Our first destination was to the medieval city of Mandawa in the Shekhawati region, in northern Rajasthan. What was supposed to be a 6 hour drive ended up as 12 hours. It was a tough day, but a great story.
It is 248 km from Delhi to Mandawar. With a good road in nay other country it might take about 2-2.5 hours to travel. In India, most roads are barely two lanes; actually it’s a wide one lane. When a car or truck comes in the other direction, you drive off the road to give them the right away. This was our first realization about driving in India. The second was that Mr Singh had no idea where he was going. But that was OK. At every village along the road, he rolled down the window and yelled out to the locals, where is Manadawar? After 5 hours of camels, oxen, cows, carts, scooters, trucks and villagers in very traditional clothing, we finally came to a very abrupt halt. Our one road was closed. Apparently the locals were upset with their allotment of 6 hours of electricity a day and wanted more (I think they wanted an extra 2 hours). Since there was only one road, it was easy for them to cause a major interruption. And so we pulled off the road into the parking lot of the Hotel Pal, a 1950’s ranch style motel and joined the other waylaid travelers; two busloads of Belgians, a car filled with Brits and another carfull of Germans, about 70 in all. The hotel had a swimming pool and a vending machine and within minutes of our arrival, the local villages were upon us with snake baskets and trinkets. After an hour or so, the collective group of tour agents managed to call several influential friends and arranged for a Police escort, but the police wouldn’t go through the road block. They didn’t want to cause an “incident”. Instead, they took us on the secret back roads, through the desert; no roads, only sand…a place where only camels dare to tread.

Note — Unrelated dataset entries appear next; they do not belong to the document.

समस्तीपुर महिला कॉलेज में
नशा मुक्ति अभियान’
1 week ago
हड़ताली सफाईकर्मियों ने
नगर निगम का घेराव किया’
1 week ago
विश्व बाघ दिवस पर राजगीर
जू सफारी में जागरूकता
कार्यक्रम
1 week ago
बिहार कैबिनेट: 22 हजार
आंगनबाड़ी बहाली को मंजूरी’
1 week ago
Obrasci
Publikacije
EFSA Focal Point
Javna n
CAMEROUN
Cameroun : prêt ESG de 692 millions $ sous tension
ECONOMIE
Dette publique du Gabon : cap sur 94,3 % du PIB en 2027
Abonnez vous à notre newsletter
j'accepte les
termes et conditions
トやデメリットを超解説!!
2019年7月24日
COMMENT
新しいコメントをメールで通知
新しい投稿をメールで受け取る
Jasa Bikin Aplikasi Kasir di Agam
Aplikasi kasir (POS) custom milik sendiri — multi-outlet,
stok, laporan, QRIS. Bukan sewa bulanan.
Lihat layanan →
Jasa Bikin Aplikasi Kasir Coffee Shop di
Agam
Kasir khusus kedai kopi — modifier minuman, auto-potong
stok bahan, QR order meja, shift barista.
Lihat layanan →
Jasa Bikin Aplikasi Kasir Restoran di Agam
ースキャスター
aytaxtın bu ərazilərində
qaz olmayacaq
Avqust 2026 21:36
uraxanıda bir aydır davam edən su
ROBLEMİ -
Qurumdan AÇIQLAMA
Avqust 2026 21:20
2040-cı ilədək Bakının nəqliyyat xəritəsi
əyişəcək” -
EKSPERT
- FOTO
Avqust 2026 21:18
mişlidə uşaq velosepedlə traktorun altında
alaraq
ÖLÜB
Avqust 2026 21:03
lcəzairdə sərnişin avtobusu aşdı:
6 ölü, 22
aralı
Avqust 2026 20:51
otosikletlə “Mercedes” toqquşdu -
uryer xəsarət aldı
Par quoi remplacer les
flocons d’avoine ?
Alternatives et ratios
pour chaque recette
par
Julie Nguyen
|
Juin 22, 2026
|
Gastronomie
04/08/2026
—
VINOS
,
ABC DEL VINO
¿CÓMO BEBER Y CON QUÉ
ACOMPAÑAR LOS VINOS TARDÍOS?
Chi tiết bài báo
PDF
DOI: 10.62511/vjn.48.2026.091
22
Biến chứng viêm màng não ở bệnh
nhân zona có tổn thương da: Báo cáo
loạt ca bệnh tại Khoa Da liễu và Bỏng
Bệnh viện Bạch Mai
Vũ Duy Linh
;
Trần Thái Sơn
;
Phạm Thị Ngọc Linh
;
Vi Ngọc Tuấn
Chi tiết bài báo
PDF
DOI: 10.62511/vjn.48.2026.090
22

The two buses seemed fine with the soft terrain. They were heavy enough to get some tracion. The cars didn’ do so well, and every so often, people had to get out of the buses and push the cars out of one sand dune into another. The very tribal villagers of the Shekhawati ran out to the front of their huts and watched the convoy. We were sure they’d never seen anything like us before. They were probably certain we’d never seen anything like them before either. By the looks of their huts, they should have been protesting for better living conditions, not just electricity. Some families were barely living inside the protection of old tree branches glowing in the night from a small fire. It was a very dark. Men stared at us through the car window gripping tight to their machetes and axes. There were a few times when I looked over to Gretchen and said, “Honey, this could be the last adventure”.
Several times during the trip through the desert, the police stopped their jeeps for the “traditional” shake down. They refused to ake us any further until we all gave them 50 rupee each (about $1). We were told it was to pay people for the right to pass through their land. We knew better. After 3 “payments”, the Police escort finally dropped us off a few Kilometers away from Manadawar.
It was after 12midnight and the hotel desk clerk was extrememly concerned, not for our safey or inconvenience though, the grand buffet and entertainment he had prepared was waiting for us for almost 6 hours. The sterno cans were evaporating and the food was beginning to get cold and he had probably already paid the dancers and musicans.We were told to please hurry to the buffet. Our appearance in the courtyard was enought of a signal the start to the entertainment.
We’re stayin in an 18th century Palace known to us as the Palace Mandawa. The desk clerk has given us the Maharani’s apartments. There is a very large round bed in the middle of a Mughal style room surrounded by ornately carved windows.
We finally got to sleep around 2am, but only for an hour or so. There was a wedding in the village and traditional Indian weddings go on all night. Lots of signing, dancing and very loud music.
Mandawa is known for its havelis, the grand home of the wealthy families. In the Shekhawati, the havelis are painted with vibrant frescoes on the walls.